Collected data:
════════

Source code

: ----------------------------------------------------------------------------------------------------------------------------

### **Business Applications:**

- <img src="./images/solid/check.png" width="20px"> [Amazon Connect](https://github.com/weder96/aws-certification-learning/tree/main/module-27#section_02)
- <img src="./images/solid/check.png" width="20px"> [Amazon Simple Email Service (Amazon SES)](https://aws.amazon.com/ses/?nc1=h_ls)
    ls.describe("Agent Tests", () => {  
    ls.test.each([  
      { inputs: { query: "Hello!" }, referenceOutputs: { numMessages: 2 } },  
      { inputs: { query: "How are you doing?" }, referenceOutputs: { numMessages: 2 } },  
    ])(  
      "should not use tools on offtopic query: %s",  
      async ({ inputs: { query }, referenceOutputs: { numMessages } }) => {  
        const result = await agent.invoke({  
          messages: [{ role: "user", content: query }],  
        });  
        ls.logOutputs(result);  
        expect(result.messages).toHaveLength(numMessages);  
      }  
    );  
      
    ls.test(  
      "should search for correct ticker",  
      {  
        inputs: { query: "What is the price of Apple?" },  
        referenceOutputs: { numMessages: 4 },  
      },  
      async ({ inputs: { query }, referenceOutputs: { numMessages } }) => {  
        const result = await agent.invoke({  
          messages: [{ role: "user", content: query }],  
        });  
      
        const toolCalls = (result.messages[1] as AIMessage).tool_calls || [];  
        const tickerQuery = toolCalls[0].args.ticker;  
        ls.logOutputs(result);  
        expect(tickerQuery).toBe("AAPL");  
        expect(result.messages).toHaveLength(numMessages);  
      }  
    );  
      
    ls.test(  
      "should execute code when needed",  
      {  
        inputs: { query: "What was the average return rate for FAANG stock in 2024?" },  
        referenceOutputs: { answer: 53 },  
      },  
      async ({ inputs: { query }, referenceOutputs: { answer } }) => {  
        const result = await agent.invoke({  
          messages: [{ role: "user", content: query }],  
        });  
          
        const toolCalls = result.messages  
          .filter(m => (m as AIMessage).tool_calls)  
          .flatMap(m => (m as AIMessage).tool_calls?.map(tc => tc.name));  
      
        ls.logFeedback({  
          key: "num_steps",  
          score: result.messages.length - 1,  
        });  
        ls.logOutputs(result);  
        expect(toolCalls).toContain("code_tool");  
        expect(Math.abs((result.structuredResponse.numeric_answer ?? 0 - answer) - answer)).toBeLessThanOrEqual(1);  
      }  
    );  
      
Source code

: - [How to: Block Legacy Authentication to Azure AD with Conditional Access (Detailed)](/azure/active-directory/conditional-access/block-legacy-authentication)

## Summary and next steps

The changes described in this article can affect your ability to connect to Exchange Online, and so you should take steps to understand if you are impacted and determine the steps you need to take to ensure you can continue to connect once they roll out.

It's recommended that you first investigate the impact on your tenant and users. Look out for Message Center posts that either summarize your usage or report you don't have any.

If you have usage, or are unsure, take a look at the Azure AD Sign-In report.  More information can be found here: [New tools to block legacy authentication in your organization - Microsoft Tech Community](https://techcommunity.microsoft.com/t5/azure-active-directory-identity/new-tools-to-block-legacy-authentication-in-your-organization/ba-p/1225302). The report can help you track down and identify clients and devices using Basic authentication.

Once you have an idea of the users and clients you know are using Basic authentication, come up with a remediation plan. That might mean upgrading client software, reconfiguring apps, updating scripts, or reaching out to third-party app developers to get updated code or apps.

════════

• What the task asks:
Copy out every record exactly; leave nothing out.

• Task answer:
Source code

: ----------------------------------------------------------------------------------------------------------------------------

### **Business Applications:**

- <img src="./images/solid/check.png" width="20px"> [Amazon Connect](https://github.com/weder96/aws-certification-learning/tree/main/module-27#section_02)
- <img src="./images/solid/check.png" width="20px"> [Amazon Simple Email Service (Amazon SES)](https://aws.amazon.com/ses/?nc1=h_ls)
    ls.describe("Agent Tests", () => {  
    ls.test.each([  
      { inputs: { query: "Hello!" }, referenceOutputs: { numMessages: 2 } },  
      { inputs: { query: "How are you doing?" }, referenceOutputs: { numMessages: 2 } },  
    ])(  
      "should not use tools on offtopic query: %s",  
      async ({ inputs: { query }, referenceOutputs: { numMessages } }) => {  
        const result = await agent.invoke({  
          messages: [{ role: "user", content: query }],  
        });  
        ls.logOutputs(result);  
        expect(result.messages).toHaveLength(numMessages);  
      }  
    );  
      
    ls.test(  
      "should search for correct ticker",  
      {  
        inputs: { query: "What is the price of Apple?" },  
        referenceOutputs: { numMessages: 4 },  
      },  
      async ({ inputs: { query }, referenceOutputs: { numMessages } }) => {  
        const result = await agent.invoke({  
          messages: [{ role: "user", content: query }],  
        });  
      
        const toolCalls = (result.messages[1] as AIMessage).tool_calls || [];  
        const tickerQuery = toolCalls[0].args.ticker;  
        ls.logOutputs(result);  
        expect(tickerQuery).toBe("AAPL");  
        expect(result.messages).toHaveLength(numMessages);  
      }  
    );  
      
    ls.test(  
      "should execute code when needed",  
      {  
        inputs: { query: "What was the average return rate for FAANG stock in 2024?" },  
        referenceOutputs: { answer: 53 },  
      },  
      async ({ inputs: { query }, referenceOutputs: { answer } }) => {  
        const result = await agent.invoke({  
          messages: [{ role: "user", content: query }],  
        });  
          
        const toolCalls = result.messages  
          .filter(m => (m as AIMessage).tool_calls)  
          .flatMap(m => (m as AIMessage).tool_calls?.map(tc => tc.name));  
      
        ls.logFeedback({  
          key: "num_steps",  
          score: result.messages.length - 1,  
        });  
        ls.logOutputs(result);  
        expect(toolCalls).toContain("code_tool");  
        expect(Math.abs((result.structuredResponse.numeric_answer ?? 0 - answer) - answer)).toBeLessThanOrEqual(1);  
      }  
    );  
      
Source code

: - [How to: Block Legacy Authentication to Azure AD with Conditional Access (Detailed)](/azure/active-directory/conditional-access/block-legacy-authentication)

## Summary and next steps

The changes described in this article can affect your ability to connect to Exchange Online, and so you should take steps to understand if you are impacted and determine the steps you need to take to ensure you can continue to connect once they roll out.

It's recommended that you first investigate the impact on your tenant and users. Look out for Message Center posts that either summarize your usage or report you don't have any.

If you have usage, or are unsure, take a look at the Azure AD Sign-In report.  More information can be found here: [New tools to block legacy authentication in your organization - Microsoft Tech Community](https://techcommunity.microsoft.com/t5/azure-active-directory-identity/new-tools-to-block-legacy-authentication-in-your-organization/ba-p/1225302). The report can help you track down and identify clients and devices using Basic authentication.

Once you have an idea of the users and clients you know are using Basic authentication, come up with a remediation plan. That might mean upgrading client software, reconfiguring apps, updating scripts, or reaching out to third-party app developers to get updated code or apps.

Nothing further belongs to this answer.